Output the lines of the items below as a JSON list of strings, one string per line, with blank lines omitted. Leave the pictures out.

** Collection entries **
==========

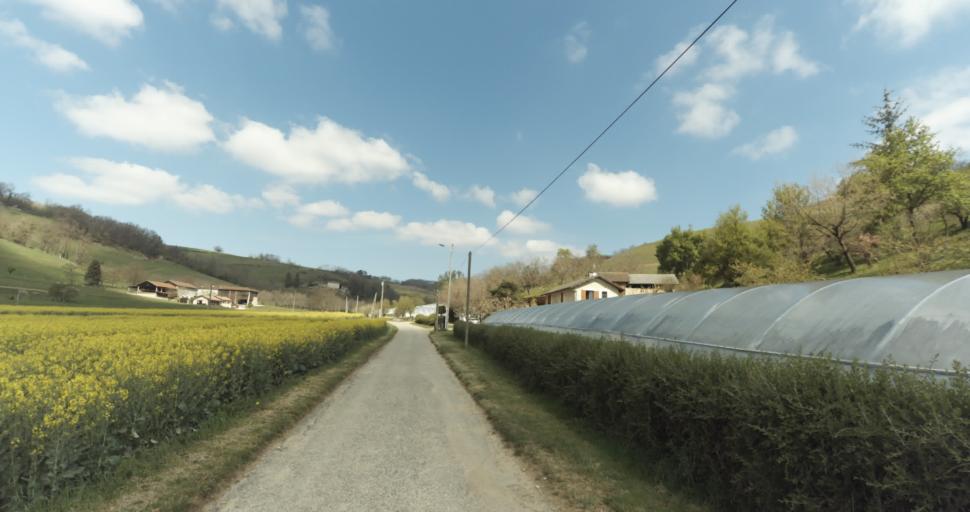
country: FR
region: Rhone-Alpes
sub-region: Departement de l'Isere
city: Saint-Verand
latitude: 45.1664
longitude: 5.3183
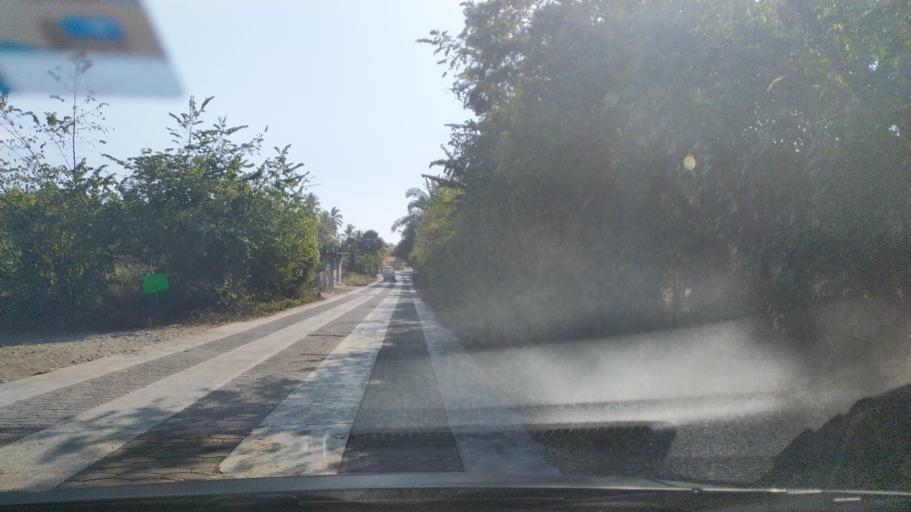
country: MX
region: Michoacan
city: Coahuayana Viejo
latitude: 18.5851
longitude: -103.6732
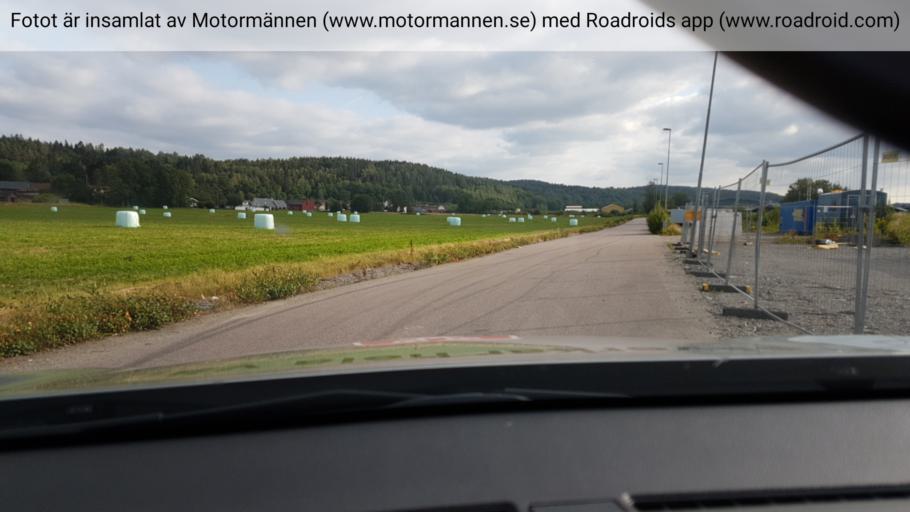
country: SE
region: Vaestra Goetaland
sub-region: Ale Kommun
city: Skepplanda
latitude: 57.9843
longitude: 12.2004
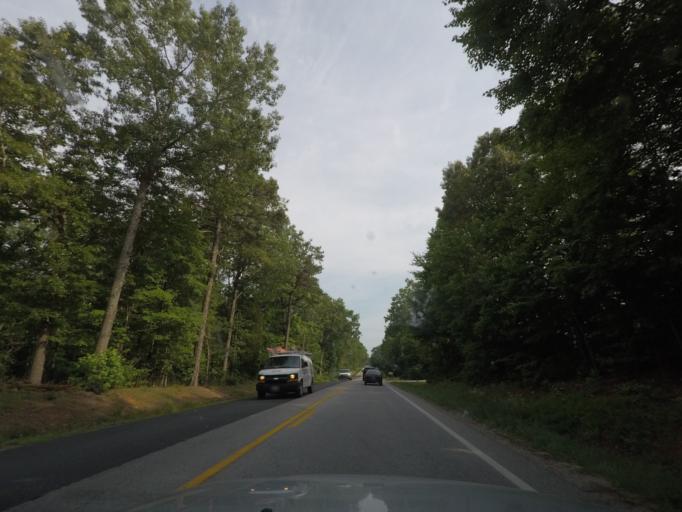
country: US
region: Virginia
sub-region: Prince Edward County
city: Hampden Sydney
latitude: 37.1662
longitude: -78.4404
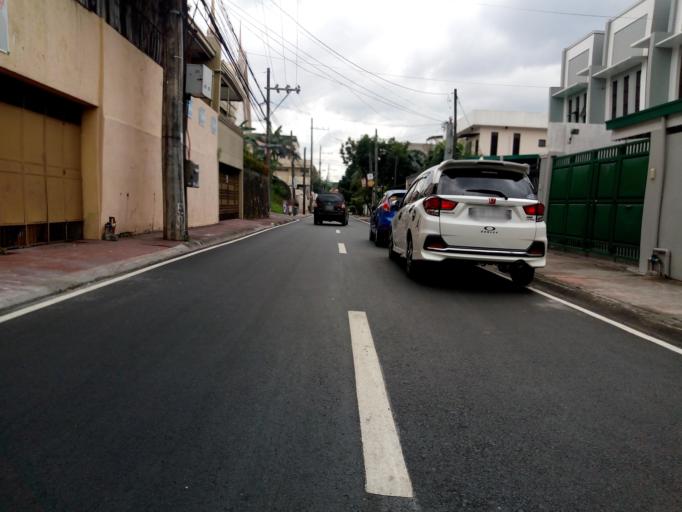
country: PH
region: Calabarzon
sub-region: Province of Rizal
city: Antipolo
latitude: 14.6399
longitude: 121.1192
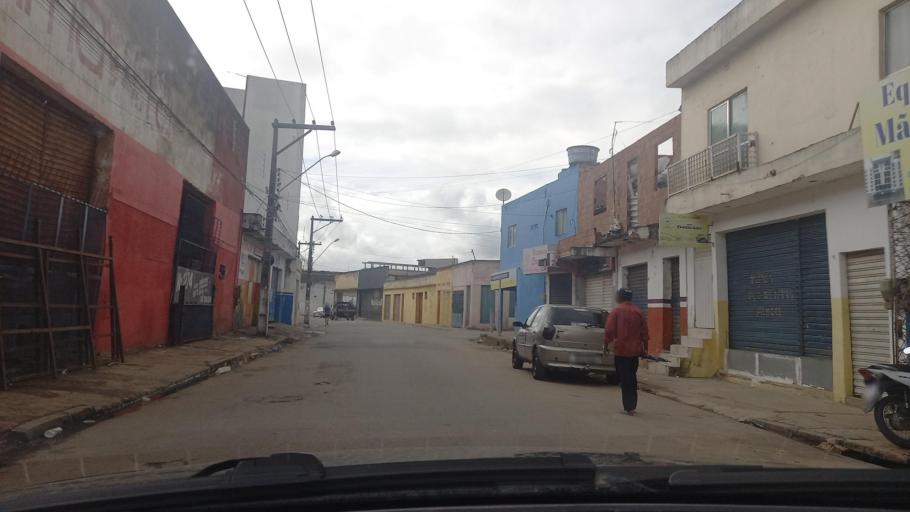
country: BR
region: Pernambuco
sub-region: Vitoria De Santo Antao
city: Vitoria de Santo Antao
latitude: -8.1183
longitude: -35.2995
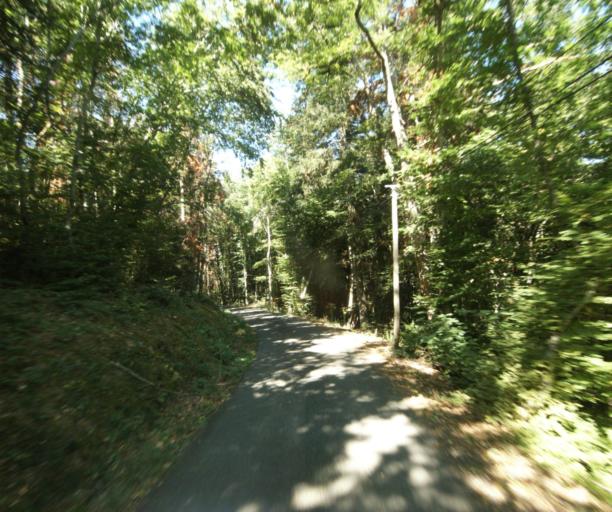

==========

** Full response **
[
  "country: FR",
  "region: Rhone-Alpes",
  "sub-region: Departement de l'Isere",
  "city: Saint-Verand",
  "latitude: 45.1664",
  "longitude: 5.3183",
  "country: MX",
  "region: Michoacan",
  "city: Coahuayana Viejo",
  "latitude: 18.5851",
  "longitude: -103.6732",
  "country: SE",
  "region: Vaestra Goetaland",
  "sub-region: Ale Kommun",
  "city: Skepplanda",
  "latitude: 57.9843",
  "longitude: 12.2004",
  "country: US",
  "region: Virginia",
  "sub-region: Prince Edward County",
  "city: Hampden Sydney",
  "latitude: 37.1662",
  "longitude: -78.4404",
  "country: PH",
  "region: Calabarzon",
  "sub-region: Province of Rizal",
  "city: Antipolo",
  "latitude: 14.6399",
  "longitude: 121.1192",
  "country: BR",
  "region: Pernambuco",
  "sub-region: Vitoria De Santo Antao",
  "city: Vitoria de Santo Antao",
  "latitude: -8.1183",
  "longitude: -35.2995"
]